_Task objective:_
Whenever a line below holds the word "acceptació", count it; then give the total and nothing else.
---------- Exercise material
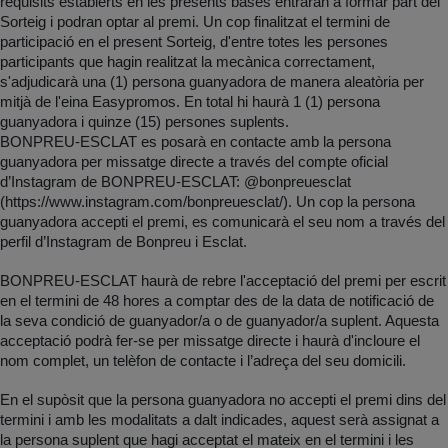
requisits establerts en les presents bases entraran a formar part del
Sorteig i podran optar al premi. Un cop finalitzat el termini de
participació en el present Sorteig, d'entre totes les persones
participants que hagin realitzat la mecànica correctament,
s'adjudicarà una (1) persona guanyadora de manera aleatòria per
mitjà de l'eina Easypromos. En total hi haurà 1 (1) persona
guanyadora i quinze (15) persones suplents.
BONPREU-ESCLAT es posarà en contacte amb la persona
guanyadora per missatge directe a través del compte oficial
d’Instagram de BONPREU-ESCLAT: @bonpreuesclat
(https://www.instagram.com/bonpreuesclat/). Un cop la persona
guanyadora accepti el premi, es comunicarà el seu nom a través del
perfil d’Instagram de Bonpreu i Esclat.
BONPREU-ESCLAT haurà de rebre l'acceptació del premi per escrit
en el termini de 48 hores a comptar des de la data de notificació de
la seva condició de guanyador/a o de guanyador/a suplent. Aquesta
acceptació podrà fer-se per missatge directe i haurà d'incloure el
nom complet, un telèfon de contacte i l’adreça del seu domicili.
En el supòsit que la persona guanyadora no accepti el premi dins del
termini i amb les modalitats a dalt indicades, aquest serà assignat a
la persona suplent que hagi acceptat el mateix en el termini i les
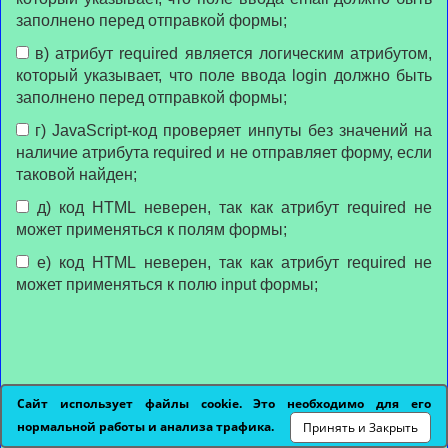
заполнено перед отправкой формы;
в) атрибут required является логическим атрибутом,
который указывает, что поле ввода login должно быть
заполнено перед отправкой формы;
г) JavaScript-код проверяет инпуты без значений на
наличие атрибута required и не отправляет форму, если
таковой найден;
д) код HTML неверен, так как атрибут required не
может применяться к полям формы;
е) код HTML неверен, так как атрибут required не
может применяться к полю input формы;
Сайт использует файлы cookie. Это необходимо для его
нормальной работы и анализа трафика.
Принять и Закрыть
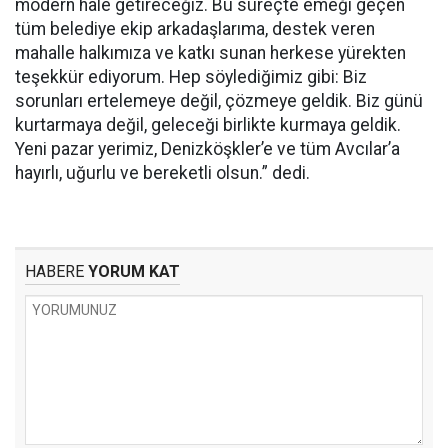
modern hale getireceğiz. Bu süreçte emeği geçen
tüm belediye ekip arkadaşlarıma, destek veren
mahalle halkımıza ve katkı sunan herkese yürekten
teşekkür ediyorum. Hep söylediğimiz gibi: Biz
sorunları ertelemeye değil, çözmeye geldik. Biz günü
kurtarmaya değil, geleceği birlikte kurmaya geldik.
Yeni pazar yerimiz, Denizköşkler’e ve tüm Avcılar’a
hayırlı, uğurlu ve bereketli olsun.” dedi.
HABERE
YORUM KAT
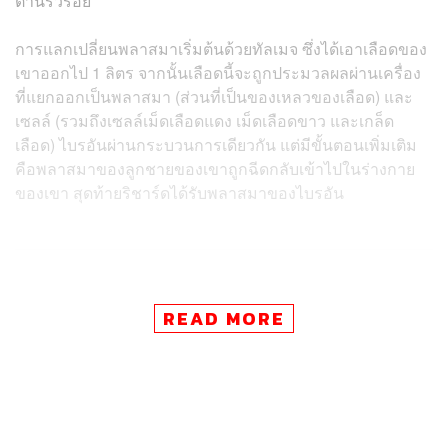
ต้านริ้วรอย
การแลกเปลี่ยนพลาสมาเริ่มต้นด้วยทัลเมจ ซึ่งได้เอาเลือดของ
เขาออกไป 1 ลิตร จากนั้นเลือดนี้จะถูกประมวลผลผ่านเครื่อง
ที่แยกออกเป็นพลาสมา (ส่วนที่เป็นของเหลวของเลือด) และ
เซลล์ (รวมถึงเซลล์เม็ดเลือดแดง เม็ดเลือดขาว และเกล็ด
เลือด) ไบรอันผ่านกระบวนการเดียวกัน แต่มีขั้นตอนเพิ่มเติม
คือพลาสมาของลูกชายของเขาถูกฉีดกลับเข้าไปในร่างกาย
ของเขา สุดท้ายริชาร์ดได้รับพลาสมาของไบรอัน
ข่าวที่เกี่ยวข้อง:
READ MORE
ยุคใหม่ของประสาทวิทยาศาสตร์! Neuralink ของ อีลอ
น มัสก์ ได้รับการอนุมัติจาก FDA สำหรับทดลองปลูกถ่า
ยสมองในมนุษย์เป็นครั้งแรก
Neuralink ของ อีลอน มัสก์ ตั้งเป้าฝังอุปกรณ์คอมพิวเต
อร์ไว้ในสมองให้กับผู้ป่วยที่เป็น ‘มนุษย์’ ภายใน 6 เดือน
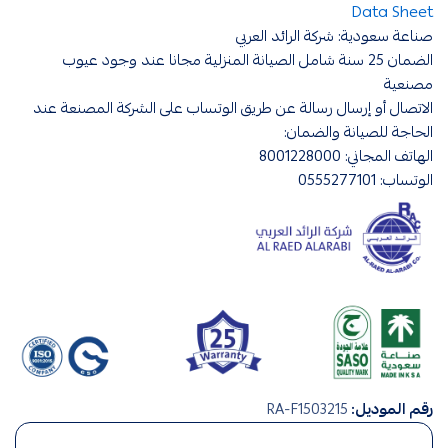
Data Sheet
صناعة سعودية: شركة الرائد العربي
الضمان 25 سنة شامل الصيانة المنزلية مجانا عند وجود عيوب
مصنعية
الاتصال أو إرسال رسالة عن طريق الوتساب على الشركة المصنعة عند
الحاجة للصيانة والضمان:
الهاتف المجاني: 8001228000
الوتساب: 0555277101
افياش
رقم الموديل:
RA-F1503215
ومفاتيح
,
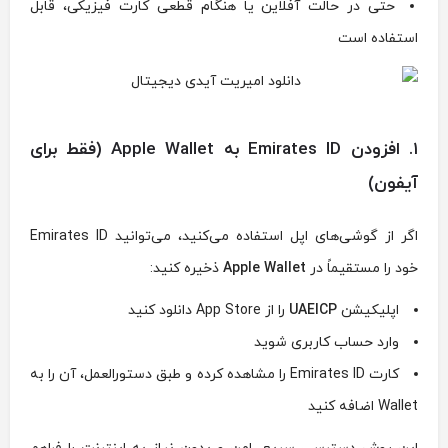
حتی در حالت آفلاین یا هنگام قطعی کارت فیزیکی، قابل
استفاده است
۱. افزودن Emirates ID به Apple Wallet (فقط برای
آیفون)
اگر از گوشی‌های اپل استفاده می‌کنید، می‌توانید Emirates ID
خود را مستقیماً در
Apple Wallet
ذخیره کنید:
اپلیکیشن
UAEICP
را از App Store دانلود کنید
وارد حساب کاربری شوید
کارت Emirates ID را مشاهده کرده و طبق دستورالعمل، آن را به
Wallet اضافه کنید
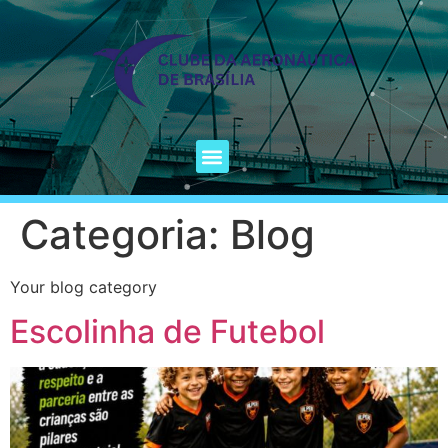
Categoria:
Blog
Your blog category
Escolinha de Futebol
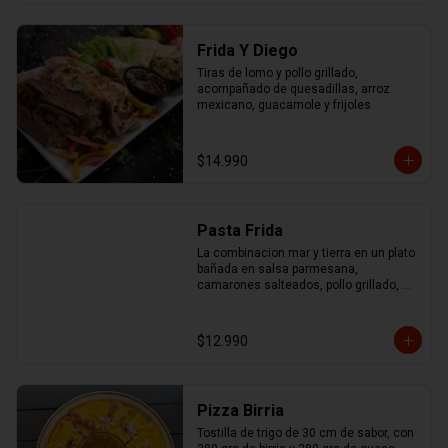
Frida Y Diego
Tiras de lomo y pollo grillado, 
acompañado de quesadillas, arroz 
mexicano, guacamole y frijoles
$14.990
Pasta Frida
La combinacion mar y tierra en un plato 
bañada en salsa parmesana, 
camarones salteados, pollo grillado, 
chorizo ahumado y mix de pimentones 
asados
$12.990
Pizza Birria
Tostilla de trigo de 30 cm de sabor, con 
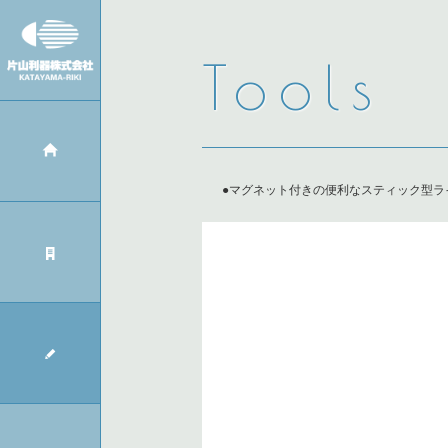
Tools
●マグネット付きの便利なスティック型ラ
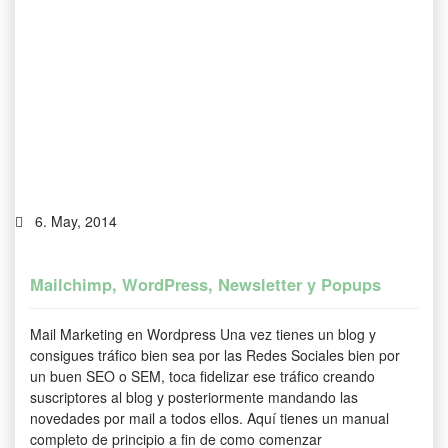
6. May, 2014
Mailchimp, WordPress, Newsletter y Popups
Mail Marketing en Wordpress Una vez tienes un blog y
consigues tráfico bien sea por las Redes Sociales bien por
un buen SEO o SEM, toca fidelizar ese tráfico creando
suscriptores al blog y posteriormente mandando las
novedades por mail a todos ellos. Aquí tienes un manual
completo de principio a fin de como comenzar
--------------------
_Response to the exercise:_
2